Records –
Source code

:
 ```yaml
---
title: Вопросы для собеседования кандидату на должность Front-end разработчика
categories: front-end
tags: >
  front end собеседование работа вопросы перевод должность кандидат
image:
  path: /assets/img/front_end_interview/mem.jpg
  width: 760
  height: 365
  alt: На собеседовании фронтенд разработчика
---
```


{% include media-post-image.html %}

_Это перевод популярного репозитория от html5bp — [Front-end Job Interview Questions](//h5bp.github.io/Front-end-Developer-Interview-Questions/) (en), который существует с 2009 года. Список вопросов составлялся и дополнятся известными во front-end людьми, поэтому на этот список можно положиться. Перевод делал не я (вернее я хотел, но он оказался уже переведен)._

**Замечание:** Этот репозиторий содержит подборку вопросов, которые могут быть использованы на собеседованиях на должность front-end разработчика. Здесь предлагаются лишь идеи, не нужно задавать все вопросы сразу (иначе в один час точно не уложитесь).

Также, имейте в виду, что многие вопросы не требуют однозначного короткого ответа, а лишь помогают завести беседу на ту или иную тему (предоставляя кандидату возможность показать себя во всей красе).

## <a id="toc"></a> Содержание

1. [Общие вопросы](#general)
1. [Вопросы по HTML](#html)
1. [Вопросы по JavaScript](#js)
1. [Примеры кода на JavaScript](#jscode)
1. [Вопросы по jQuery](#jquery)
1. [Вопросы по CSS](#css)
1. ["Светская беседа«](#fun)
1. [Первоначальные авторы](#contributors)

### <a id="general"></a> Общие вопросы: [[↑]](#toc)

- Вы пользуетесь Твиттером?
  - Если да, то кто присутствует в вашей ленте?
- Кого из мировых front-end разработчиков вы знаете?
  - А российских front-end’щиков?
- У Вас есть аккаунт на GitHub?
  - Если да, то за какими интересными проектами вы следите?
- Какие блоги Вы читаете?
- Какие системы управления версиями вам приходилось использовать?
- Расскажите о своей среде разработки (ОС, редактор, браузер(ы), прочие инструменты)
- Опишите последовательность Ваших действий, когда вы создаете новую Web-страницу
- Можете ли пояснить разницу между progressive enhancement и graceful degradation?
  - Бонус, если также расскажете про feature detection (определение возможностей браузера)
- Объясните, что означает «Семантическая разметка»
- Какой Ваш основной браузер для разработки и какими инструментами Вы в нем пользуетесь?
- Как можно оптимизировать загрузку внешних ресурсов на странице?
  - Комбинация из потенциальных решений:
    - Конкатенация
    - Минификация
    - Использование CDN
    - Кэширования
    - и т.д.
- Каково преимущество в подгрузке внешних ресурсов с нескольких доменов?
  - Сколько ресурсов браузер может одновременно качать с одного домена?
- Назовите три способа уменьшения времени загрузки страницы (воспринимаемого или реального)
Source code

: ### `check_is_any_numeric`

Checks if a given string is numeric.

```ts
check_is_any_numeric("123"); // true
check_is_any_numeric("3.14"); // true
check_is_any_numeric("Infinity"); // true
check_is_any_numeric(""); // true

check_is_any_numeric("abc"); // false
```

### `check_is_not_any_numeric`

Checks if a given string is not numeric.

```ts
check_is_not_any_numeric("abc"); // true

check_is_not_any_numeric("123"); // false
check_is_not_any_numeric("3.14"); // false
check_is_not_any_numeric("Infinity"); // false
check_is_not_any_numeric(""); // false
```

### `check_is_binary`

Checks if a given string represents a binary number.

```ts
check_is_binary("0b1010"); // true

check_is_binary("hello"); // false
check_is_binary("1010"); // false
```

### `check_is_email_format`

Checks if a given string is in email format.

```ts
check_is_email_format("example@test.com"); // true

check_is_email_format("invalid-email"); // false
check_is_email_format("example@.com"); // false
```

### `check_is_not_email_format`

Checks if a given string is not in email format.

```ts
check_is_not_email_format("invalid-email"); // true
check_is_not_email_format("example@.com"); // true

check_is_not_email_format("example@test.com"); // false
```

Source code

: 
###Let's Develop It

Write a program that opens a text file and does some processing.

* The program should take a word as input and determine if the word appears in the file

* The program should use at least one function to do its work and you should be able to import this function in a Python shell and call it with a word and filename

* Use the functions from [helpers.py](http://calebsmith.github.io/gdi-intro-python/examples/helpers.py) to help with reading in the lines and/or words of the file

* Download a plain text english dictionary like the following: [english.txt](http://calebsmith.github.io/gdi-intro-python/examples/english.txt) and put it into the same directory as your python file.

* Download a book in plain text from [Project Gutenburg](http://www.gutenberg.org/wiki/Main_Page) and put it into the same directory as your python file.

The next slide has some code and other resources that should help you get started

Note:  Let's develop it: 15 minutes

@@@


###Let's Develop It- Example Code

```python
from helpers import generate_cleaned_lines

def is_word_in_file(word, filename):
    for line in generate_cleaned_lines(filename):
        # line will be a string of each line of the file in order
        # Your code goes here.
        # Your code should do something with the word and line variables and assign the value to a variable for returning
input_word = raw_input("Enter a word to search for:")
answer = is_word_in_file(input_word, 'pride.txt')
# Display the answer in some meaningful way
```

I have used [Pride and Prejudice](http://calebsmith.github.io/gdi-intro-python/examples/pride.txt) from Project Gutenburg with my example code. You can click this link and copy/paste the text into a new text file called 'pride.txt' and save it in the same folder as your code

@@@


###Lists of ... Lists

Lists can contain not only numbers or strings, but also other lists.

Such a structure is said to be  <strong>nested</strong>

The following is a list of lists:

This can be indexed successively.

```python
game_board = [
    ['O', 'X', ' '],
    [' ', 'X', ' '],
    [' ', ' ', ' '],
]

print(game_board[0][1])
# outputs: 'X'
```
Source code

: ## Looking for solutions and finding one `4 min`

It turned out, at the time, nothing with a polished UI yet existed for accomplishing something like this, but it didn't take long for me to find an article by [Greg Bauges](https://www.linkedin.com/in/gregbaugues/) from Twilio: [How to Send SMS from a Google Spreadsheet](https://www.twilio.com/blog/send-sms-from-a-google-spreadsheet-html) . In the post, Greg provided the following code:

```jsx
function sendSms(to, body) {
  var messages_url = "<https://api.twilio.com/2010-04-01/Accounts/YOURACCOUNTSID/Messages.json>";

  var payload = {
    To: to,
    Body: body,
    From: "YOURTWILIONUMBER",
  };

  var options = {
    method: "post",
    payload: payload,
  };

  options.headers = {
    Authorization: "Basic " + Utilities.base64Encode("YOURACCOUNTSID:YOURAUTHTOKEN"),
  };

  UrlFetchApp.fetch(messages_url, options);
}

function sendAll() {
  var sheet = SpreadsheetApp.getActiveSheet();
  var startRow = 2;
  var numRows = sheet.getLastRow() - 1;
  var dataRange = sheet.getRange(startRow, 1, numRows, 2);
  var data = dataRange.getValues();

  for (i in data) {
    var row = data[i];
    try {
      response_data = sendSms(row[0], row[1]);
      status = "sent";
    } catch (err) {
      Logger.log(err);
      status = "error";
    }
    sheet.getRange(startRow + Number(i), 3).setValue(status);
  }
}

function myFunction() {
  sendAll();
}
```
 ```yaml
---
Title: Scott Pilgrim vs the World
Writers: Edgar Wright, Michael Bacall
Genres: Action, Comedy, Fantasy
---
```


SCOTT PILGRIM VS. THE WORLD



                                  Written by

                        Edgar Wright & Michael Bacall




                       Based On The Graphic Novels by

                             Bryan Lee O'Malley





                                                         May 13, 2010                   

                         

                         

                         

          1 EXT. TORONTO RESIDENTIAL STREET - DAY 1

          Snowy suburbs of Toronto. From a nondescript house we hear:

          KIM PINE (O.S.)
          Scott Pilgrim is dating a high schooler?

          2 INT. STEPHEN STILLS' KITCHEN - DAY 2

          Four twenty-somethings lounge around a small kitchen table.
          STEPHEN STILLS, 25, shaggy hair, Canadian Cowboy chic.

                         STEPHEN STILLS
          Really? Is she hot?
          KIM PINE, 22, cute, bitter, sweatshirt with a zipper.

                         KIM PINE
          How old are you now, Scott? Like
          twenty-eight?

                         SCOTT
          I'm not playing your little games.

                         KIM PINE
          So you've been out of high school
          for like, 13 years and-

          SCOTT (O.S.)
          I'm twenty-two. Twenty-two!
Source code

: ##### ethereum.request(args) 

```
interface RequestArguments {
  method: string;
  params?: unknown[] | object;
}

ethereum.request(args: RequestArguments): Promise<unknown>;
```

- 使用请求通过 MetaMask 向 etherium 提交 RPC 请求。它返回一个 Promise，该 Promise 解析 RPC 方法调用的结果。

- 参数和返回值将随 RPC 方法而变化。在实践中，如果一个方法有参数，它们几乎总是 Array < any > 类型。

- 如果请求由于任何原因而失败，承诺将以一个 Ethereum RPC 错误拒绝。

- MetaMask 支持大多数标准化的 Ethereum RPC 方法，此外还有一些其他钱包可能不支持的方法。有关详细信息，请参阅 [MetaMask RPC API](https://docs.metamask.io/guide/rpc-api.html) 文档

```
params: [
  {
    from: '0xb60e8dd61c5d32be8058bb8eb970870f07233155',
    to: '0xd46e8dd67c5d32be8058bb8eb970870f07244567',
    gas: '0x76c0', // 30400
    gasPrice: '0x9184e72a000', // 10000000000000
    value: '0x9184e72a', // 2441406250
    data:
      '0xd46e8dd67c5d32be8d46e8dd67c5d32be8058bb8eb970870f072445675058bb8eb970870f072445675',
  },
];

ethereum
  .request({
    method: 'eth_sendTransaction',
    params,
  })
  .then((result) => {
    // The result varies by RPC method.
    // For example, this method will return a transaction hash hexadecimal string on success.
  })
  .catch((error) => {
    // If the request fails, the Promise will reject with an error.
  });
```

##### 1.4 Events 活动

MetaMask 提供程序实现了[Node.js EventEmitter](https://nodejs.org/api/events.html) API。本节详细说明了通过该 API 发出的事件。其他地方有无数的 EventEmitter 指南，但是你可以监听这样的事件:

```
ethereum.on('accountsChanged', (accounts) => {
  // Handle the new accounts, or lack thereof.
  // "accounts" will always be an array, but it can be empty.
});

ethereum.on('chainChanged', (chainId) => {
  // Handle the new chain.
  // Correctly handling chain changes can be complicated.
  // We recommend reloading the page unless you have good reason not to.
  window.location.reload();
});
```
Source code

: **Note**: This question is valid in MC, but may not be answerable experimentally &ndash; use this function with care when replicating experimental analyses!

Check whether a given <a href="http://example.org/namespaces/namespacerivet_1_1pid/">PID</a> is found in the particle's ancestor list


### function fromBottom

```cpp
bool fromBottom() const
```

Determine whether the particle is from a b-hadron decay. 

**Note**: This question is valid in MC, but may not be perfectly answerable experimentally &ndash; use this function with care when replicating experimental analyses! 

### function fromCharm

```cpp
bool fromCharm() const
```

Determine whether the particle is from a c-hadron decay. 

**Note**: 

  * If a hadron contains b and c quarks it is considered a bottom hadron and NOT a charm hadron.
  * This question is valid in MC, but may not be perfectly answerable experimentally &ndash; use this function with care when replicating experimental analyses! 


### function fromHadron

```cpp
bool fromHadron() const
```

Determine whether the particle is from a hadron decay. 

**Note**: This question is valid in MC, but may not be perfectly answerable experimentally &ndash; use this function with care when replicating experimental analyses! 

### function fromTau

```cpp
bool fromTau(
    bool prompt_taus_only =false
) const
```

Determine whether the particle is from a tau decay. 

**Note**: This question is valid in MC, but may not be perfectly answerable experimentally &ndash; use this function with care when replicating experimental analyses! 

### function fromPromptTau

Work item – Output the material above exactly, but only from the line that carries "Write a program" through the line that carries "Download a plain".

Finished exercise –
Write a program that opens a text file and does some processing.

* The program should take a word as input and determine if the word appears in the file

* The program should use at least one function to do its work and you should be able to import this function in a Python shell and call it with a word and filename

* Use the functions from [helpers.py](http://calebsmith.github.io/gdi-intro-python/examples/helpers.py) to help with reading in the lines and/or words of the file

* Download a plain text english dictionary like the following: [english.txt](http://calebsmith.github.io/gdi-intro-python/examples/english.txt) and put it into the same directory as your python file.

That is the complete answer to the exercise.